En raison des fermentations entériques, l'élevage de ruminants induit inévitablement des émissions de méthane. Certains points de vigilance et autres pratiques permettent de les réduire, de manière plus ou moins efficace et parfois même bénéfique sur le plan économique.
« En France le méthane représente presque la moitié de l’empreinte carbone des produits issus des ruminants. Une vache laitière émet entre 400 et 600 g de méthane par jour, en fonction de son alimentation, des quantités ingérées, de la race, et des conditions d’élevage », d’après Benoît Rouillé, responsable du service climat à l’Institut de l’élevage (Idele).
À l’occasion d’un webinaire organisé par la chambre régionale d’agriculture du Grand-Est, il a communiqué quelques leviers possibles pour réduire les émissions de méthane entérique.
Globalement, la production de méthane a lieu lors de la digestion du bol alimentaire ; la fermentation des fourrages et des concentrés par les micro-organismes est responsable de cette production de méthane.
Pour Benoit Rouillé, il existe de nombreux leviers pour réduire ces émissions, allant de la conduite de troupeau à la génétique, en passant par la ration distribuée ou encore les solutions nutritionnelles.
Conduite et productivité du troupeau
Des travaux de l’Inrae datant de 2015 affirment, qu’en moyenne, « plus la vache produit de lait, moins elle va émettre de méthane par kg de produit. Le même constat est dressé en viande ». L’augmentation de la productivité permet de réduire le méthane émis par unité produite, jusqu’à un certain seuil.
En ne prenant en compte que cet indicateur, il peut sembler bénéfique d’augmenter la productivité des animaux, en fonction du point de départ. « Or, cet indicateur n’est pas suffisant pour se rendre compte de l'impact de l’intégralité du système sur l’empreinte carbone. La productivité est liée à d’autres émissions indirectes de gaz à effet de serre, telles que le carburant, le coût des intrants en déforestation ou autre ».

Enregistrements issus d'une collecte de données
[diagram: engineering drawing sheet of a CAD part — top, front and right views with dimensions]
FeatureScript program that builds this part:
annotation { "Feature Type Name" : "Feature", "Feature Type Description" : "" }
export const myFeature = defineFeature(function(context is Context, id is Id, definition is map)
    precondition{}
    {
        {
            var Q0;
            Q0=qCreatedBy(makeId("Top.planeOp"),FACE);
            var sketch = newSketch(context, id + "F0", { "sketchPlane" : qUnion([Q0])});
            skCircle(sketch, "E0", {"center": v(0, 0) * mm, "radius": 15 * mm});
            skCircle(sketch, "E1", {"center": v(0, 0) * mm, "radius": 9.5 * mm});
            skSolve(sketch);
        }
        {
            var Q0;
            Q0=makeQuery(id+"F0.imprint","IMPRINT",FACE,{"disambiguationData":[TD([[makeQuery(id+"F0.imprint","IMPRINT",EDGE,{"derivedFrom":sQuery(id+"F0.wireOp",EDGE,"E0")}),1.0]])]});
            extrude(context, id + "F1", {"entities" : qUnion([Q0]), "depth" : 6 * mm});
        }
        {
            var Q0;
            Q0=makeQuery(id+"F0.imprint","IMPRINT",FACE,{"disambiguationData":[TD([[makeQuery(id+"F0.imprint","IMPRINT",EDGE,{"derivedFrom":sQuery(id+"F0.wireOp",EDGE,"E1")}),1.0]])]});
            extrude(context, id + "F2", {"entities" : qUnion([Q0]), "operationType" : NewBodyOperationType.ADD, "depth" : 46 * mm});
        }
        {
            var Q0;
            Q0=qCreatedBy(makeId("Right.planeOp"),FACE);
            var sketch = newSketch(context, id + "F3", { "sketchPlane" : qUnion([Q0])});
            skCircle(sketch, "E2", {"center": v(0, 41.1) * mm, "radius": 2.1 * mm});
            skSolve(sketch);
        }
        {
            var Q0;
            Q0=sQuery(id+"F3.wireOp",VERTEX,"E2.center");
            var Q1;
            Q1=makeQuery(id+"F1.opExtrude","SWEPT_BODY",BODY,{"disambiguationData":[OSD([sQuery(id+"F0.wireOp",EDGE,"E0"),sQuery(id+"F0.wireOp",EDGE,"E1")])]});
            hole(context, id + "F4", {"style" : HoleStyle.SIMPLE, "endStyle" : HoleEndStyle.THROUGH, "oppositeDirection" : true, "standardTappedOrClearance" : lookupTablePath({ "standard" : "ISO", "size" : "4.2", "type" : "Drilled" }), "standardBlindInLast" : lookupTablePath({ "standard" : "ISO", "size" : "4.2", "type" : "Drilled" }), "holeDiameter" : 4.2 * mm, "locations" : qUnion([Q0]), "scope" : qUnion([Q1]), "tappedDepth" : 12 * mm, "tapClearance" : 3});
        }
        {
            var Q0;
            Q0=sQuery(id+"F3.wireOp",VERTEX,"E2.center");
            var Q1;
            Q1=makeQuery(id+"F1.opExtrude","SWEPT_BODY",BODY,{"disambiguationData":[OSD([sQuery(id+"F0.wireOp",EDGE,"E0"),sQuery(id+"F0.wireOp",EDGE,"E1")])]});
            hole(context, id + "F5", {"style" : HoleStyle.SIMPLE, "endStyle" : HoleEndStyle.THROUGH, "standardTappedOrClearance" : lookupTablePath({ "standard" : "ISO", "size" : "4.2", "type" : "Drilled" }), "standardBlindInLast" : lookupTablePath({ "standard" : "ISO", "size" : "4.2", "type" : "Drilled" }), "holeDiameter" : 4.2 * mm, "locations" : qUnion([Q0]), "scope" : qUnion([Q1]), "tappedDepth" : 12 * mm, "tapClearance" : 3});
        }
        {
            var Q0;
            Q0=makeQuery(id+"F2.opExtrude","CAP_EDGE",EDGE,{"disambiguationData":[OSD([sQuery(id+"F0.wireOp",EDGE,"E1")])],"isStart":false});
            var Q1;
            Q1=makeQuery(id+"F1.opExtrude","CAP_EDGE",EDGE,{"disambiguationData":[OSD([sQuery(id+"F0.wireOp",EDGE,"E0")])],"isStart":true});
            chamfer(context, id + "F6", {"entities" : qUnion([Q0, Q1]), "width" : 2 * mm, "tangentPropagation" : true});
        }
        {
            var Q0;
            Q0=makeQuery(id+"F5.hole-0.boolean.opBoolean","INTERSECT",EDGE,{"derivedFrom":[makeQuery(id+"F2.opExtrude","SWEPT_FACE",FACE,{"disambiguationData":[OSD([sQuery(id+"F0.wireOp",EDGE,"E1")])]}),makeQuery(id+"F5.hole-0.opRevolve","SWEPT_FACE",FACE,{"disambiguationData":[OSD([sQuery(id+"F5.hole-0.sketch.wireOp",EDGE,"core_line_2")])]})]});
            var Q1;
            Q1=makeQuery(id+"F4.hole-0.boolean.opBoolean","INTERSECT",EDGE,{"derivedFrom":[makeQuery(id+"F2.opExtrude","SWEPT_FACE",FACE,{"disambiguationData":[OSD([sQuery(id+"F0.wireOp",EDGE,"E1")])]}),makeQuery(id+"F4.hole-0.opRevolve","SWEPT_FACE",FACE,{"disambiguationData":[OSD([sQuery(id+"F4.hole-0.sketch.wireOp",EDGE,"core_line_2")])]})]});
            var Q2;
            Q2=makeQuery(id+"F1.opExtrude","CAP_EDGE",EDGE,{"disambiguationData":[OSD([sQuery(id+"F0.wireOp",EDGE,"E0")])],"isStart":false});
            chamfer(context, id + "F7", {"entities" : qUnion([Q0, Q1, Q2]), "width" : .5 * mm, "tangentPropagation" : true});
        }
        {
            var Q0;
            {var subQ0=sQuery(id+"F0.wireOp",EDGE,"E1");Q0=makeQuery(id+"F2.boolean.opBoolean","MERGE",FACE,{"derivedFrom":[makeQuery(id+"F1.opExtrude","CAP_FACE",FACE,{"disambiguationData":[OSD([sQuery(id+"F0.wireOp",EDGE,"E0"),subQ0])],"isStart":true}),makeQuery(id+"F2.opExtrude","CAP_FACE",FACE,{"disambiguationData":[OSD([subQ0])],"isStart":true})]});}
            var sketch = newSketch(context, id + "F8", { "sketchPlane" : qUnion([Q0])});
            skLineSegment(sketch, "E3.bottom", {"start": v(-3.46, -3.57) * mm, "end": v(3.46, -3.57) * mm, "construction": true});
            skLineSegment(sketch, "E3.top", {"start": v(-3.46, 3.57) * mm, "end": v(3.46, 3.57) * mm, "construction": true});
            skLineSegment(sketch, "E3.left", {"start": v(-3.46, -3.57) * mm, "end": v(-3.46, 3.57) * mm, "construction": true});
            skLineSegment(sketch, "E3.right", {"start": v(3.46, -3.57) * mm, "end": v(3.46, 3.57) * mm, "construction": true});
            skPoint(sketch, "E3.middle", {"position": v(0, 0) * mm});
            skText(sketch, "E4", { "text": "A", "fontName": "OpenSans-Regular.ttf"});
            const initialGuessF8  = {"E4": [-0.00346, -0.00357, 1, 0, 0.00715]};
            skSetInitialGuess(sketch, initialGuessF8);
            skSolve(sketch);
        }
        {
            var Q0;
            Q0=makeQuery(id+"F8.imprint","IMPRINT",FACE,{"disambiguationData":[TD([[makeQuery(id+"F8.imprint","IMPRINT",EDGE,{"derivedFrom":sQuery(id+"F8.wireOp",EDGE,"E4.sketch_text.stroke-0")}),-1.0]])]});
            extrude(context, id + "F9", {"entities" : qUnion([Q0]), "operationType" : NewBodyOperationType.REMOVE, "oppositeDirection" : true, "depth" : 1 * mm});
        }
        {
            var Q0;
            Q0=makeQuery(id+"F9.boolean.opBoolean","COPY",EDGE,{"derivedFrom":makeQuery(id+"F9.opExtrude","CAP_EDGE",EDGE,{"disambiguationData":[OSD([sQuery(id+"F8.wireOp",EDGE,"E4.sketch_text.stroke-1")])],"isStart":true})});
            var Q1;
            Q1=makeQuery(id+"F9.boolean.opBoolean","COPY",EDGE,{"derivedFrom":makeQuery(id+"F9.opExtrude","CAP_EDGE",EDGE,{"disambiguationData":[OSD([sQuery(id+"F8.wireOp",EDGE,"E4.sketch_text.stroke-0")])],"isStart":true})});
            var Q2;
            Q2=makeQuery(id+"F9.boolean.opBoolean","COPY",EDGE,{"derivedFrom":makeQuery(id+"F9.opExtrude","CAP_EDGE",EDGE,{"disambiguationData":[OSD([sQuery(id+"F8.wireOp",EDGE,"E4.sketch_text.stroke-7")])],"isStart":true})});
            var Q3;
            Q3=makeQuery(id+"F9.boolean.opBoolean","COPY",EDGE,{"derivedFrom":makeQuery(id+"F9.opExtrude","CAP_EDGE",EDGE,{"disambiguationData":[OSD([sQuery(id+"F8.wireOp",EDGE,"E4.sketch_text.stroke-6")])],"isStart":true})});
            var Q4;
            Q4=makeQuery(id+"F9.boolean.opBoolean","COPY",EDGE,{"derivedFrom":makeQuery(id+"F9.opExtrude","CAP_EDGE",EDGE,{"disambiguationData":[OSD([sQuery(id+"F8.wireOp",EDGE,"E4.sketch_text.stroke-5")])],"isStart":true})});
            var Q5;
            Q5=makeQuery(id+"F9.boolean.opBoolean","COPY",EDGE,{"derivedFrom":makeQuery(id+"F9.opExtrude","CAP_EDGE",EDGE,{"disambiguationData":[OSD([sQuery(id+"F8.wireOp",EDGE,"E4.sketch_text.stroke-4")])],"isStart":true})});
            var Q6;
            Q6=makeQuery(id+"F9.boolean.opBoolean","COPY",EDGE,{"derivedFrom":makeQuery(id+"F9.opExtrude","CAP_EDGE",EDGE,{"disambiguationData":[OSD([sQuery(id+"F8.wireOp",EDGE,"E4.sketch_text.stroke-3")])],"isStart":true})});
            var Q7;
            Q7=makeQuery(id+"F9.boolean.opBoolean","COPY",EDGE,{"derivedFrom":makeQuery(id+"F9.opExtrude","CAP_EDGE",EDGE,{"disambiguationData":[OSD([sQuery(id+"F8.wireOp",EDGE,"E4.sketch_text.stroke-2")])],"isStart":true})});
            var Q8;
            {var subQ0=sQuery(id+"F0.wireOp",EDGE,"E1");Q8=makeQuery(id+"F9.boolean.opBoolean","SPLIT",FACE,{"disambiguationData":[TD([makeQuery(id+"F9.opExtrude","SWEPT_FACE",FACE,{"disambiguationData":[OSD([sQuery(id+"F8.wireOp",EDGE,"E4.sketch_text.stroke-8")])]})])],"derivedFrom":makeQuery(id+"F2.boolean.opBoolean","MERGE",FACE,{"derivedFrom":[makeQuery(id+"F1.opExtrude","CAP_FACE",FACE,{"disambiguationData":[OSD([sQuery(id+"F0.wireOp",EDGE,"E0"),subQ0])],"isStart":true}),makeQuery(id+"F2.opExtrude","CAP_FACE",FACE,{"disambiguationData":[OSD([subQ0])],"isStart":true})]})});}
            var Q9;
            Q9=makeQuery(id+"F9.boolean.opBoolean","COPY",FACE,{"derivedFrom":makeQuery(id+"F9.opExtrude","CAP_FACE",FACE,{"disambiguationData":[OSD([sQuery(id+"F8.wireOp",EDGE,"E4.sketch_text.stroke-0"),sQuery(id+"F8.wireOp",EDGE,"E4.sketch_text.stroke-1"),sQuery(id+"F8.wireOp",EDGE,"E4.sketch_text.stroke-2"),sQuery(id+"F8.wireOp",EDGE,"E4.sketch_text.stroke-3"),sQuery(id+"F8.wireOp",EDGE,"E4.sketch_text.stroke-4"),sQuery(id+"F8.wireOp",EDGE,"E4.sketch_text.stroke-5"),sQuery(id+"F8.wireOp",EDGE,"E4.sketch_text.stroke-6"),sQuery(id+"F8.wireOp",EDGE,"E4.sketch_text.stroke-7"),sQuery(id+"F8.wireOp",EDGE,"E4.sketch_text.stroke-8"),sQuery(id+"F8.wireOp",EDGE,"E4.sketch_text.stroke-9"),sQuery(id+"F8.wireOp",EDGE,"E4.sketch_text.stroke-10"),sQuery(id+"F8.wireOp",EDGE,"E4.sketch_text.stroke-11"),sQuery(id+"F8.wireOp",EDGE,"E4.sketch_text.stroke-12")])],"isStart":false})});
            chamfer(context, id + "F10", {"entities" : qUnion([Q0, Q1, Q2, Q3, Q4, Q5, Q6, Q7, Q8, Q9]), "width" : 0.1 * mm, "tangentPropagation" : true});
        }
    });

• **Travail demandé**:
a. Traduisez en anglais cette phrase du texte sur le méthane des ruminants : « Globalement, la production de méthane a lieu lors de la digestion du bol alimentaire ; la fermentation des fourrages et des concentrés par les micro-organismes est responsable de cette production de méthane. »
b. Réécrivez le passage du texte sur le méthane des ruminants allant de « Globalement, la production » à « production de méthane. », en y remplaçant « micro-organismes » par « microbes ».

• **Réponses attendues**:
a. Overall, methane production occurs during the digestion of the feed bolus; the fermentation of forages and concentrates by microorganisms is responsible for this methane production.

b.
Globalement, la production de méthane a lieu lors de la digestion du bol alimentaire ; la fermentation des fourrages et des concentrés par les microbes est responsable de cette production de méthane.